DiPeCoS: Digital Pedagogy Competence Scale

Created an 8-item scenario-based assessment of teachers' digital pedagogy competence, validated with 1,315 teachers using IRT. Items show good discrimination and appropriate difficulty, forming a unidimensional construct grounded in UDL.

As education digitizes, teachers need more than ICT skills—they must leverage technology to transform teaching practice. Yet most digital competence measures rely on self-report, which is vulnerable to bias and doesn’t assess applied knowledge. DiPeCoS uses scenario-based assessment to evaluate teachers’ digital pedagogy competence through choices in real teaching situations. Validated with 1,315 teachers in India.

What it measures

An 8-item scenario-based assessment grounded in Universal Design for Learning (UDL). Teachers respond to realistic classroom scenarios involving technology integration—their choices reflect underlying digital pedagogy competence. Unlike self-report (“I am confident using technology”), scenario items assess applied competence (“In this scenario, which approach best supports diverse learners?”).

Approach

Scenario-based design: Teachers respond to realistic classroom scenarios → choices reflect competence → IRT validates item properties.
IRT reveals item characteristics: difficulty (where on continuum does item distinguish?), discrimination (how well does it separate high vs. low?), guessing (baseline probability).

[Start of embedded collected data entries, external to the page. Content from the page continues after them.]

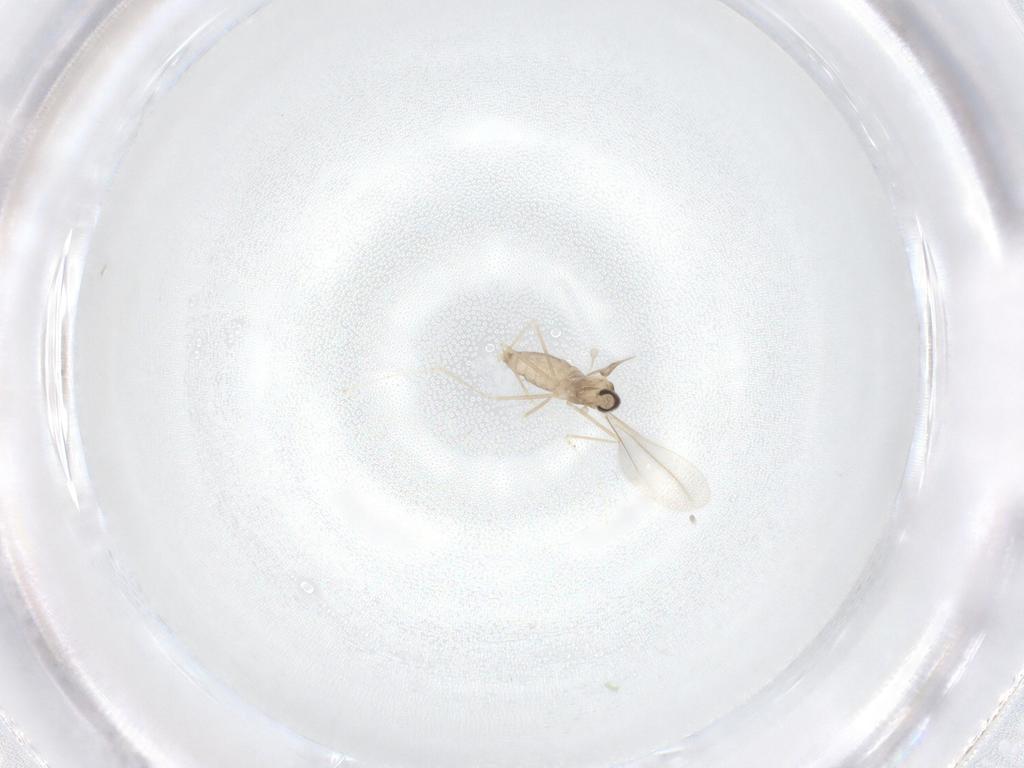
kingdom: Animalia
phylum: Arthropoda
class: Insecta
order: Diptera
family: Cecidomyiidae
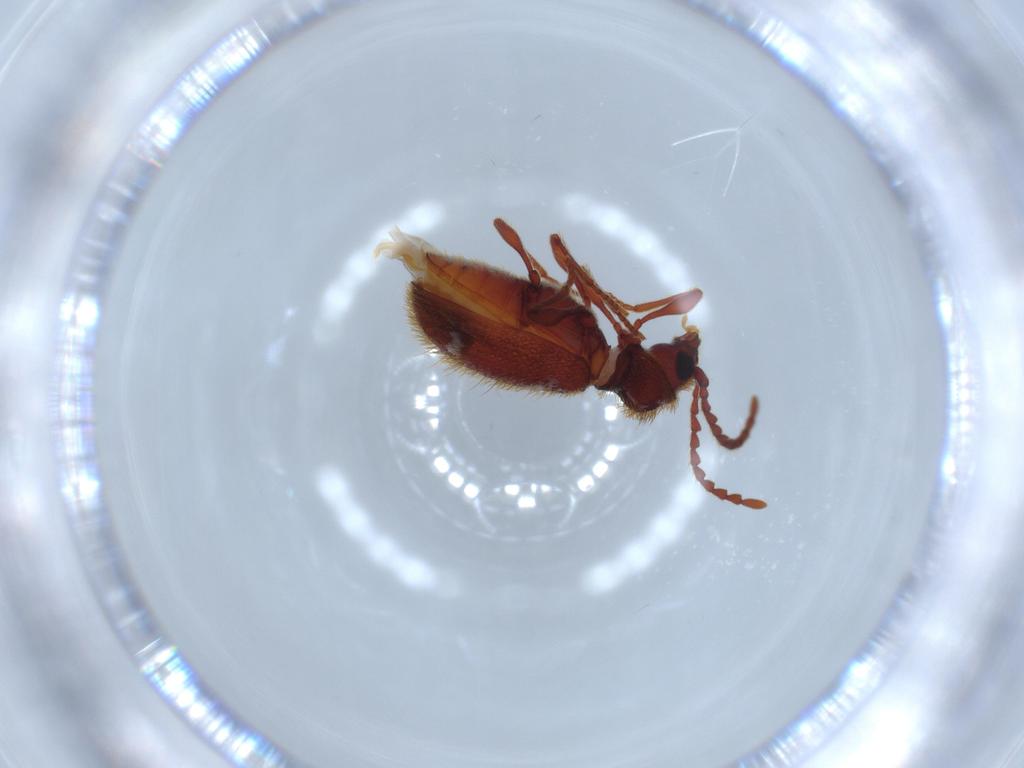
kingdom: Animalia
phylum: Arthropoda
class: Insecta
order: Coleoptera
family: Ptinidae
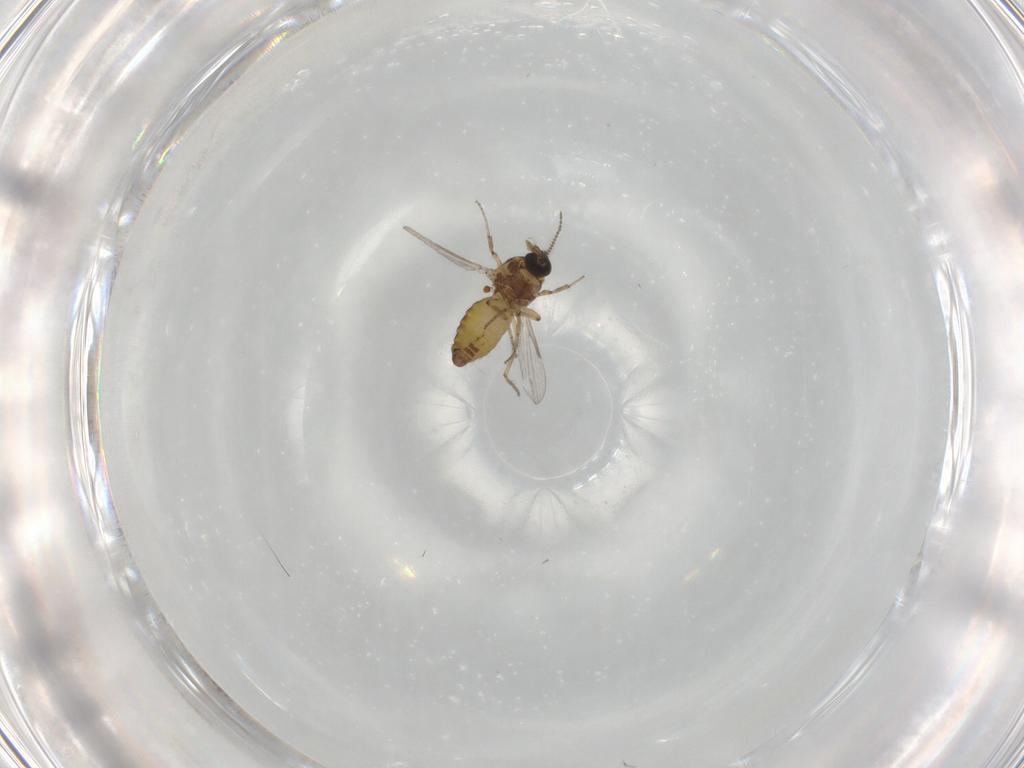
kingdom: Animalia
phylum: Arthropoda
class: Insecta
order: Diptera
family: Ceratopogonidae
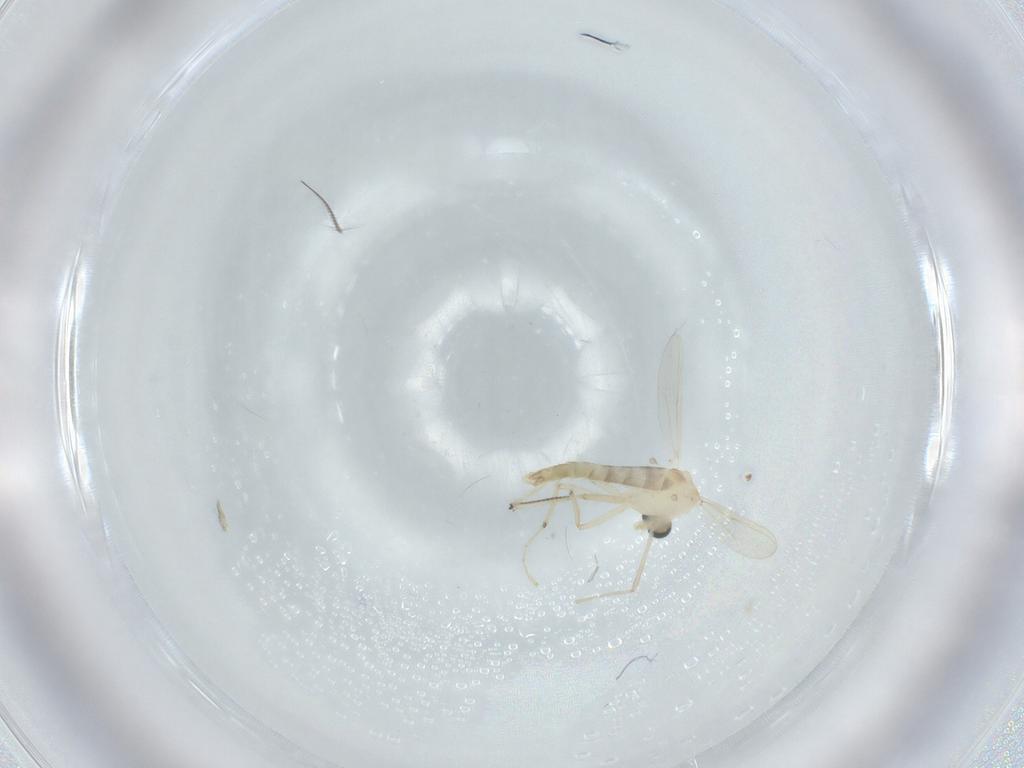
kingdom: Animalia
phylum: Arthropoda
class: Insecta
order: Diptera
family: Chironomidae
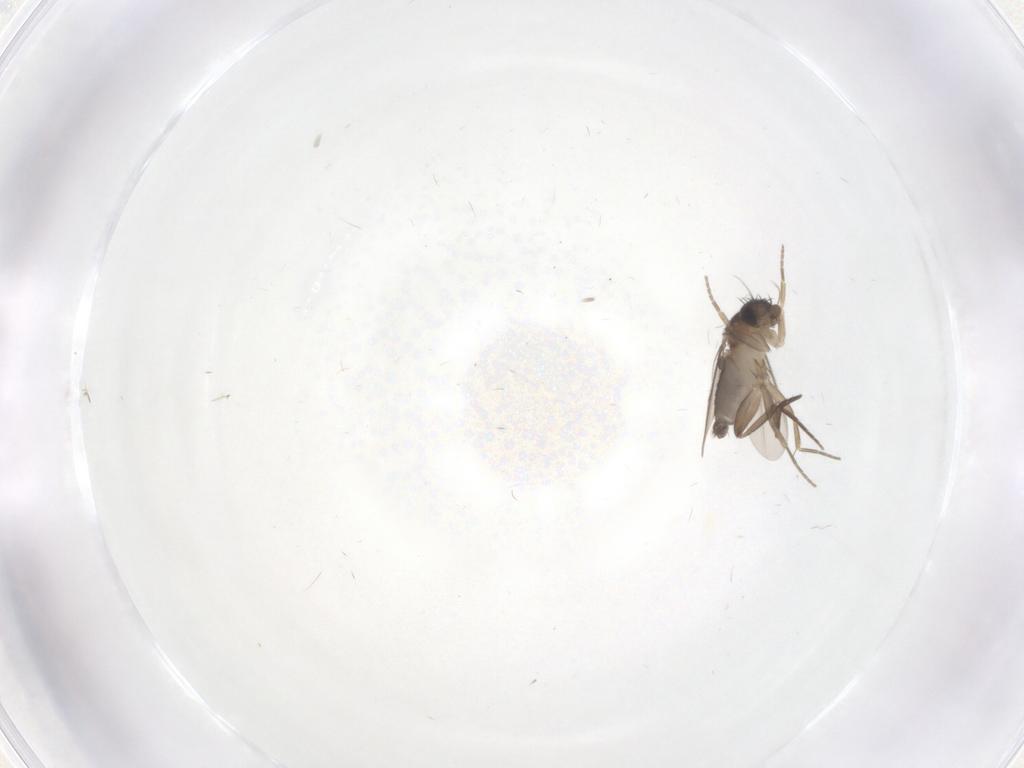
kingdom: Animalia
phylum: Arthropoda
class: Insecta
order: Diptera
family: Phoridae
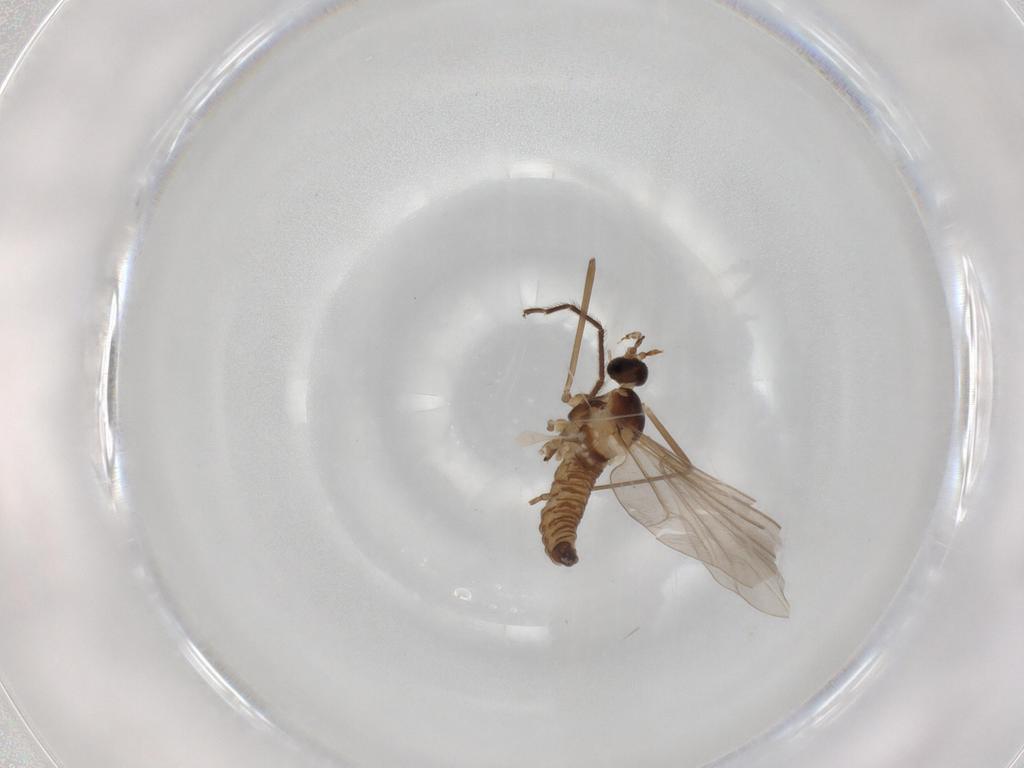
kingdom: Animalia
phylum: Arthropoda
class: Insecta
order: Diptera
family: Cecidomyiidae
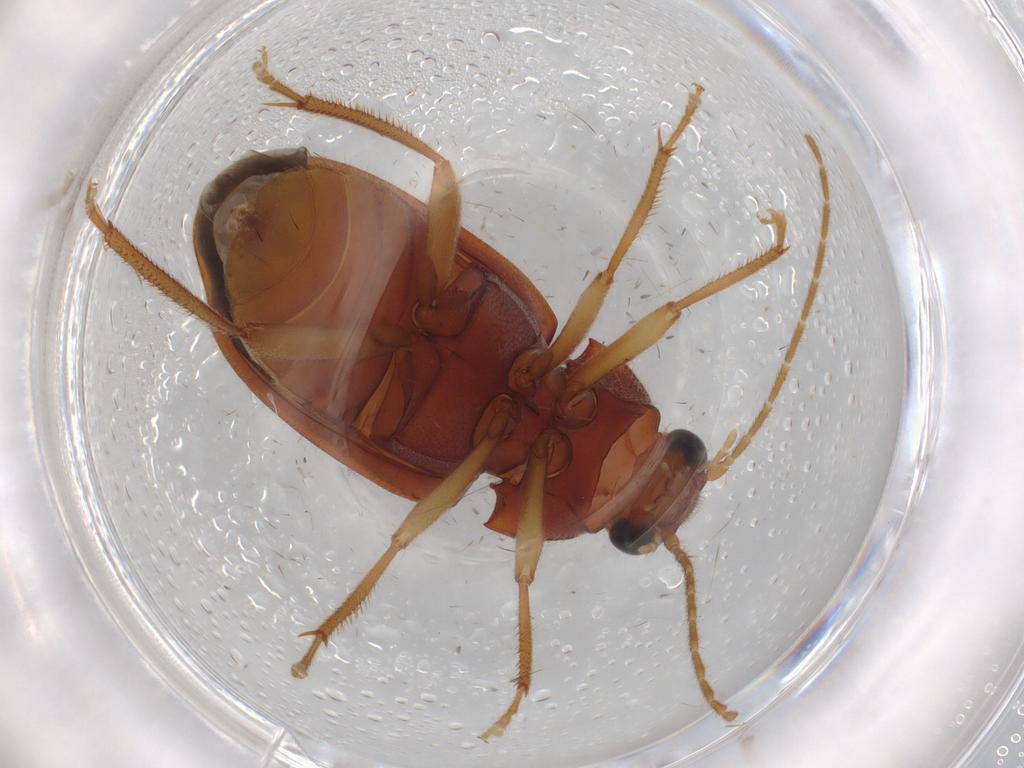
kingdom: Animalia
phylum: Arthropoda
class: Insecta
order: Coleoptera
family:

Reduced from 10-item pool to 8 items using IRT diagnostics. IRT analysis evaluates whether items function as intended, identifying items with poor discrimination or excessive guessing.

Results

Unidimensional structure confirmed—items tap a single underlying construct (digital pedagogy competence). Acceptable item properties: good discrimination (items distinguish high vs. low competence), appropriate difficulty range (spans novice to expert), acceptable guessing (not driven by chance). Strong reliability after removing two poorly functioning items. Brief format balances depth with burden.

Why it matters

Scenario-based measurement beats self-report. Self-report captures perceived competence; scenarios capture demonstrated competence in simulated contexts. IRT is essential for scenario items—identifying poorly discriminating items and excessive guessing improves precision. Unidimensionality can emerge from complex constructs. For teacher development, DiPeCoS enables pre/post assessment of training programs, targeted intervention based on IRT-derived competence levels, and cross-context comparison with a validated instrument.